“This Friday marks the first anniversary of Steve’s Jobs death,” Tim Bajarin writes for TechPinions. “I was going through security at the San Diego Airport when I heard the news and although we all knew the end was coming soon, the finality of it struck me hard. Jobs was a bigger than life figure who was a true tech titan who impacted our world in so many ways.”
“Over the last two weeks, I have done many media interviews about Apple after Jobs. Just about every publication in every medium will soon reflect on Jobs’ life and life at Apple after Jobs. And the first question I seem to get is ‘what kind of job has Tim Cook done since he became CEO?’ I usually jokingly ask the reporter if they have seen Apple’s stock lately. When the trading of Apple’s stock was halted at the news of Jobs’ death, it hovered around $378,” Bajarin writes. “Today it is close to $700. By that measure alone I would say Tim Cook has been extremely successful at his role as Steve Jobs’ successor.”

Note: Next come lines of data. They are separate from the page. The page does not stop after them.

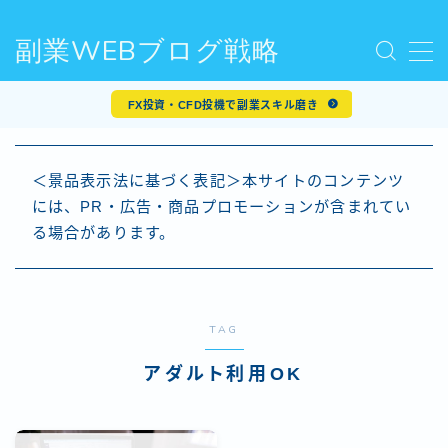
副業WEBブログ戦略
MENU
FX投資・CFD投機で副業スキル磨き
ブログ戦略
＜景品表示法に基づく表記＞本サイトのコンテンツ
キーワード戦略
には、PR・広告・商品プロモーションが含まれてい
る場合があります。
リゾートバイト戦略
アダルト・アフィリエイト戦略
TAG
アダルト利用OK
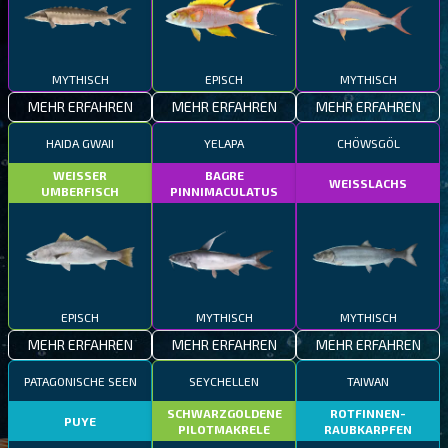
MYTHISCH
EPISCH
MYTHISCH
MEHR ERFAHREN
MEHR ERFAHREN
MEHR ERFAHREN
HAIDA GWAII
YELAPA
CHÖWSGÖL
WEISSER
BAGRE
WEISSLACHS
UMBERFISCH
PINNIMACULATUS
EPISCH
MYTHISCH
MYTHISCH
MEHR ERFAHREN
MEHR ERFAHREN
MEHR ERFAHREN
PATAGONISCHE SEEN
SEYCHELLEN
TAIWAN
SCHWARZGOLDENE
ROTFINNEN-
PUYE
PILOTMAKRELE
RAUBKARPFEN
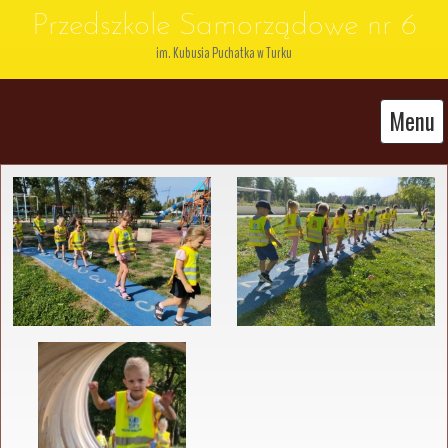
Przedszkole Samorządowe nr 6
im. Kubusia Puchatka w Turku
Menu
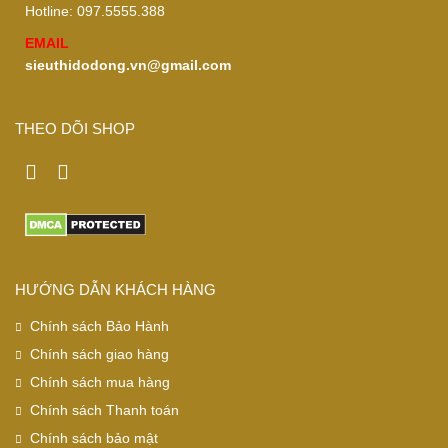
Hotline: 097.5555.388
EMAIL
sieuthidodong.vn@gmail.com
THEO DÕI SHOP
HƯỚNG DẪN KHÁCH HÀNG
Chính sách Bảo Hành
Chính sách giao hàng
Chính sách mua hàng
Chính sách Thanh toán
Chính sách bảo mật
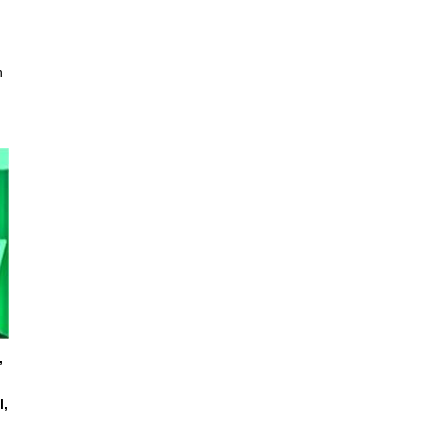
h
,
l,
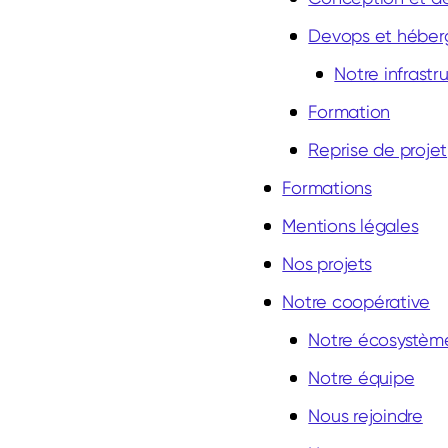
Devops et hébe
Notre infrastr
Formation
Reprise de projet
Formations
Mentions légales
Nos projets
Notre coopérative
Notre écosystèm
Notre équipe
Nous rejoindre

“But the reason that Cook and Apple is so successful after the loss of someone like Steve Jobs, is because Steve Jobs himself spent years mentoring and preparing Tim and team for the day he would no longer be able to lead the company himself. Many people don’t know that while Jobs hoped his liver transplant and medicinal treatments would keep him around for many years, his doctors early on told him that his days could be numbered. Starting in 2005, Jobs began to step up his role as mentor and move a lot of the day-to-day decisions to his top execs,” Bajarin writes. “Thanks to Steve’s long term planning, and the internal education and vision casting that he imparted to this executive team, Apple has not skipped a beat, and in fact, it has grown exponentially since Oct 5, 2011.”
Bajarin writes, “Another question I get is ‘when will Apple be Tim Cook’s company?’ since the buck now stops at his doorstop. The truth is it will never be Tim Cook’s company.”